Alaska’s Inside Passage
Wednesday 15 May
We left Vancouver last night on a very lovely, sunny evening – made even more celebratory because we were joined by good friends Jo and Earl, who left Auckland a few days after us, and met up with us in the two-hour queue to get through US Customs (not the best start, but there was also another much bigger cruise ship departing at the same time, which added about another 3,000 passengers to the queue!).
It’s our first cruise day and we are sailing up Alaska’s Inside Passage to our first stop, Ketchikan. The Inside Passage was shaped by the staggering force of massive glaciers millions of years ago and stretches 500 miles along the Pacific Ocean. It boasts wildlife-filled fjords, tidewater glaciers and lush island scenery. It is home to Tlingit, Haida and Tsimshian Alaska Native peoples whose history is reflected in towering totem poles (more of that after we have visited some of them tomorrow!) and whose vibrant culture can be seen through art, song, and dance. Russian settlers have also left their legacy with their onion-domed churches filled with priceless treasures.
We’ll be visiting Ketchikan, Sitka, Juneau, Skagway, sailing across Glacier Bay and Yakutat Bay, Valdez and disembarking in Seward. We’ve been promised plenty of adventure – culture, glacier viewing, whales, bears and eagles, not to mention fishing and kayaking for Geoff, Earl and Jo, but not for me – never kayaked before so don’t think my first attempt at it should be in these freezing waters! I have chosen some much tamer excursions!

_EXCERPTED RECORDS_
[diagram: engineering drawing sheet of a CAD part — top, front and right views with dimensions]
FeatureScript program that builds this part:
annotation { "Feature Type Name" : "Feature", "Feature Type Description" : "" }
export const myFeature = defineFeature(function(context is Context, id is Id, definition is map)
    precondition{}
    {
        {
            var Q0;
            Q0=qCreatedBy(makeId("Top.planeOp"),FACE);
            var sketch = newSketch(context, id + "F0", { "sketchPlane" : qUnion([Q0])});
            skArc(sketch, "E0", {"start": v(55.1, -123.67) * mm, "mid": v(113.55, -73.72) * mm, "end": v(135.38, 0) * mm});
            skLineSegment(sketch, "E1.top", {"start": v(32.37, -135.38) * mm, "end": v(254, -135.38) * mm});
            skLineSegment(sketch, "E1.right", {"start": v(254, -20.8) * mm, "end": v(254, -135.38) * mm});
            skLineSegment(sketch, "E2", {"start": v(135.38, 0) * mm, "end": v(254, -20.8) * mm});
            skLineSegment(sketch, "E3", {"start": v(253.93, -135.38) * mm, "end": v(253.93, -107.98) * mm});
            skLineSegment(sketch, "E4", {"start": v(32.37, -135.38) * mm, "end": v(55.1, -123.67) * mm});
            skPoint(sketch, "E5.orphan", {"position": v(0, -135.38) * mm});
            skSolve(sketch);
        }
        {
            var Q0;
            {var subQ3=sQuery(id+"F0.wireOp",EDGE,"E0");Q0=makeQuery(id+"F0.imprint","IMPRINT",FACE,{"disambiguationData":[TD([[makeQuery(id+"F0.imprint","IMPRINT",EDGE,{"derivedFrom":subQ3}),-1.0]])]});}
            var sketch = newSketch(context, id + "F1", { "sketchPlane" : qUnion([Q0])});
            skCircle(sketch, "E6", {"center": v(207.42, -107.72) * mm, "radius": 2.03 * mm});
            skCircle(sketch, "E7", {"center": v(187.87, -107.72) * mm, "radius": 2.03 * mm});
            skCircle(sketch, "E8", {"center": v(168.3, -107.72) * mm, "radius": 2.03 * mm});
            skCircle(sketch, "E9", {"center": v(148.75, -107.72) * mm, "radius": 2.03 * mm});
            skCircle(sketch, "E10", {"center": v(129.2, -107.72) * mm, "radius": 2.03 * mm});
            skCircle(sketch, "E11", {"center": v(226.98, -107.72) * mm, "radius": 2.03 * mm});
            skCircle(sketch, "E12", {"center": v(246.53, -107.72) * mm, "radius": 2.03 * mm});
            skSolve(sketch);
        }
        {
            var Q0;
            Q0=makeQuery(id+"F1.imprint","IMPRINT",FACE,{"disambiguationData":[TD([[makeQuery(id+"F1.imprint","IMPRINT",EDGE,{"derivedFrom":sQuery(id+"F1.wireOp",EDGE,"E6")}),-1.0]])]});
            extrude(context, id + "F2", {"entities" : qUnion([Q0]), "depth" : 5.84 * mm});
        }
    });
--
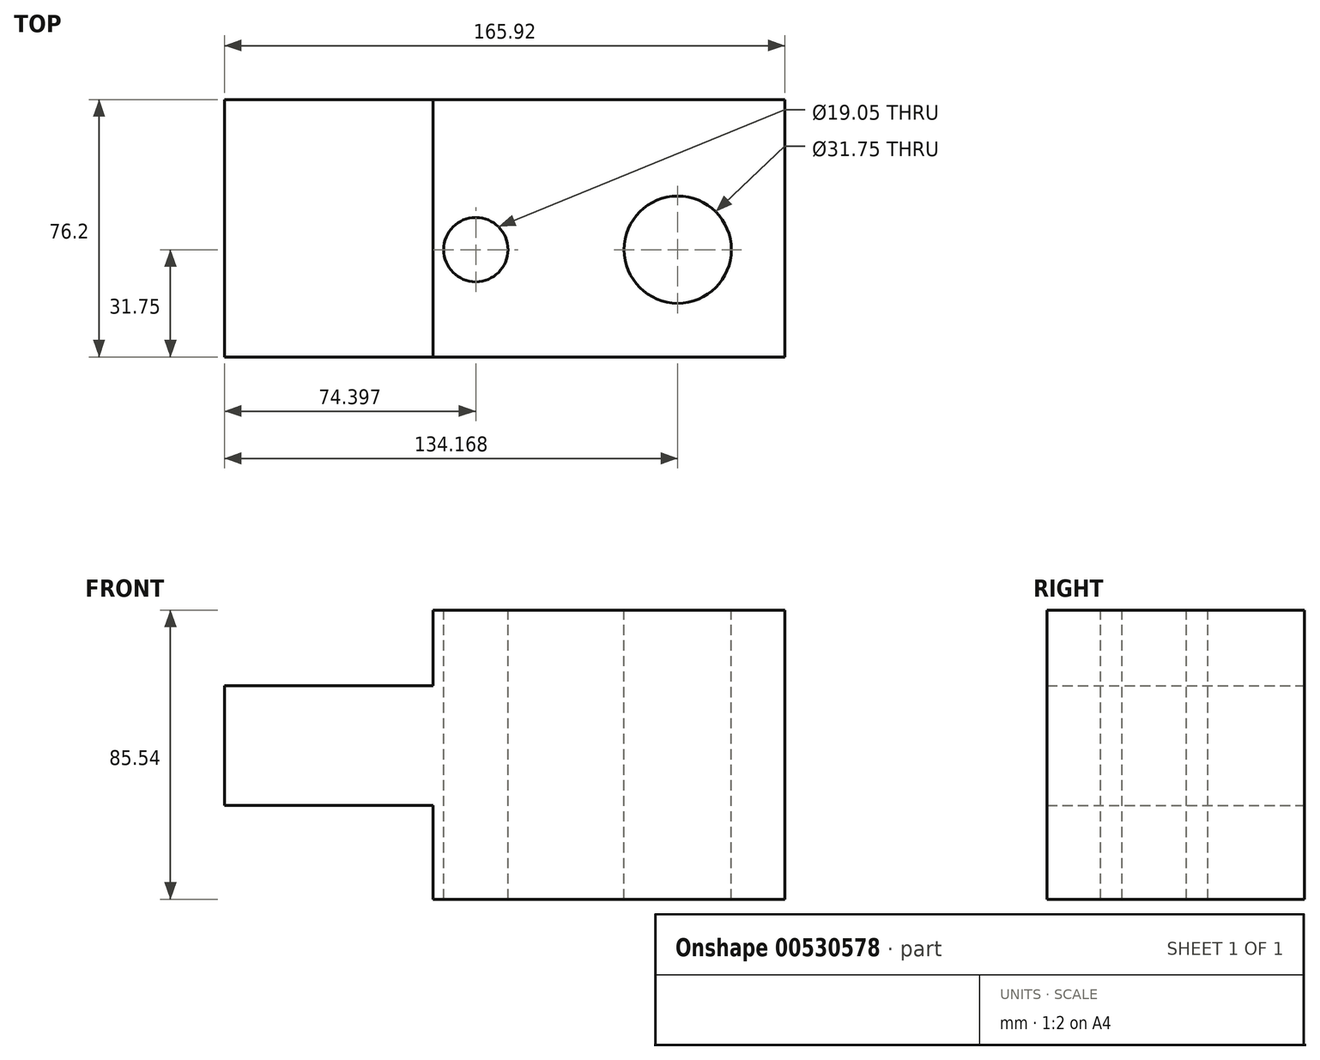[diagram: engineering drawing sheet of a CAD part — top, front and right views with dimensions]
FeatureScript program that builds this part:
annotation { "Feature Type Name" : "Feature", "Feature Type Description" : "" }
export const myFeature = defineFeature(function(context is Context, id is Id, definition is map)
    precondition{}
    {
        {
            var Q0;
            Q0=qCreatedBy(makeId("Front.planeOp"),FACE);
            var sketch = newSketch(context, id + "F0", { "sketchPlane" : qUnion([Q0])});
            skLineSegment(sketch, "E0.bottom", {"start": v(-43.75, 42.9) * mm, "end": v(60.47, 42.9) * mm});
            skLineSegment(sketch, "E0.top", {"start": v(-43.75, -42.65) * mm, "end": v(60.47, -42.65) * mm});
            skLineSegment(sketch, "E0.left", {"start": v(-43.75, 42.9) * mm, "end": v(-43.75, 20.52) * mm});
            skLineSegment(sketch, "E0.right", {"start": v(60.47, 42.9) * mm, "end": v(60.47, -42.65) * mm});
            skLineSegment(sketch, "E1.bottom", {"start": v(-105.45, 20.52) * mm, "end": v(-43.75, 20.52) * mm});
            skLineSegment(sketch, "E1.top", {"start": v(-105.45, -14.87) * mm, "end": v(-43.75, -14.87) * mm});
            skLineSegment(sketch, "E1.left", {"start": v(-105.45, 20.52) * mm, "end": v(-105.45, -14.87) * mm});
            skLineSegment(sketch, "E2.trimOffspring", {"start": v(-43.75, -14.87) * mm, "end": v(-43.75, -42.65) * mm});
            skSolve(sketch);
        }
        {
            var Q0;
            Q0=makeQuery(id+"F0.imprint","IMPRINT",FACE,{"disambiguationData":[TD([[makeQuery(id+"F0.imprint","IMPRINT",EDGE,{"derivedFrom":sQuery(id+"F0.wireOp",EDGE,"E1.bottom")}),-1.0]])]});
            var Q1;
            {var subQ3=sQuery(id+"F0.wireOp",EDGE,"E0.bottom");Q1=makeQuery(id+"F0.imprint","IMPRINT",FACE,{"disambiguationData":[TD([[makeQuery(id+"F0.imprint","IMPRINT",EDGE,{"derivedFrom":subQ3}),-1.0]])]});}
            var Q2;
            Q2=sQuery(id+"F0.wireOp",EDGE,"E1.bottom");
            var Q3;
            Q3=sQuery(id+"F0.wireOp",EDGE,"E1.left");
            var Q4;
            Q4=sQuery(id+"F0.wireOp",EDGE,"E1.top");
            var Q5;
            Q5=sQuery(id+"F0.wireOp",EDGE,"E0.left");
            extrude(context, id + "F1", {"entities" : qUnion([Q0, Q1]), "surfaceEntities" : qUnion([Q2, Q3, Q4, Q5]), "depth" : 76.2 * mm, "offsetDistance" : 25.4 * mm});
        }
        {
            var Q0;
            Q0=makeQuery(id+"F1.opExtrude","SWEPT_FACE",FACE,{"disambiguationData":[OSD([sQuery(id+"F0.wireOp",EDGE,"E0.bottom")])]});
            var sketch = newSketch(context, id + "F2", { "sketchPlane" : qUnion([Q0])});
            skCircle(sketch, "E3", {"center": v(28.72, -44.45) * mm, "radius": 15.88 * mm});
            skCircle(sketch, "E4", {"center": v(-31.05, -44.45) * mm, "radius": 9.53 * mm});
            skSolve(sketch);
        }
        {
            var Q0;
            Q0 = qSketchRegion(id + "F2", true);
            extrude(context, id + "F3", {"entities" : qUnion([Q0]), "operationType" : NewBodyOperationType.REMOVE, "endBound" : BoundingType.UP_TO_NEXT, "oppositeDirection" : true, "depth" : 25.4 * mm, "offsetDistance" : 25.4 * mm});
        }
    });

_YOUR TASKS_
**1.** Answer these from the Inside Passage text:
(a) How long was the queue to get through US Customs?
(b) How many miles does the Inside Passage stretch along the Pacific Ocean?
(c) Where will the travelers leave the ship?
**2.** Write a continuation of the Inside Passage text, picking up from its last sentence.
The material is separate from the Inside Passage text.

_EXPECTED RESULTS_
**1.**
(a) Two hours.
(b) 500 miles.
(c) Seward.

**2.**
Sadly, the sunshine of yesterday has disappeared and we awoke this morning to grey misty skies and sea, so it’s a bit of a monochrome view out of our cabin at the moment, but hopefully not for long. In the meantime, we have been enjoying the luxurious comforts of our Viking Orion Ship, a bit like coming home for Geoff and I after our Mumbai to Athens cruise on its sister ship, the Viking Mars, last year. So don’t feel too sorry for us, it’s not all bad!!!
Thursday 16 May
A glorious sunny day today (apparently the first one in the last 4 days!) so we are very fortunate as we have a big schedule. We docked in Ketchikan at 10.00am and wasted no time in getting off the boat to have a look around the town before our various tours start at lunchtime. Ketchikan is an island with a population of 8,000 people,15,000 black bears, and is known as both the salmon capital of the world and the rain capital of Alaska. It is located on Revillagigedo Island, named in 1793 by Captain George Vancouver after Ketchikan Creek which flows though the town emptying into the Tongass Narrows a short distance southeast of its downtown. It comes from the Tlingit name for the creek, Kitschk-hin, meaning “Thundering Wings of an Eagle. It also has the world’s largest collection of standing totem poles….more of that later.
Ketchikan’s economy has been based on fishing industries, canneries and tourism. Five varieties of salmon are resident in these waters: king (chinook), coho (silver), pink (humpy), sockeye (red) and chum (dog) salmon. The area near the mouth of Ketchican Creek also earned Ketchikan a measure of infamy during the first half of the 20th Century for its red light district known as Creek Street, with brothels aligned on either side of the creek.
Merino-ed up, we headed off in the brisk wind into the town centre to explore and had the most wonderful walk through Creek Street. This historic boardwalk is perched on pilings along the banks of the Ketchikan Creek - a former Red-light district where both men and salmon swam upstream to spawn! And it was great walking down it and exploring the little shops showcasing local art and culture. During its heyday of Dolly Arthur and other sporting women of this famous Street, police raids on brothels were frequent!
Then it was back to the boat as we had two tours booked for the afternoon, Jo and I on the tour of the totem poles and Geoff and Earl on the Sail with the Bering Sea Fisherman.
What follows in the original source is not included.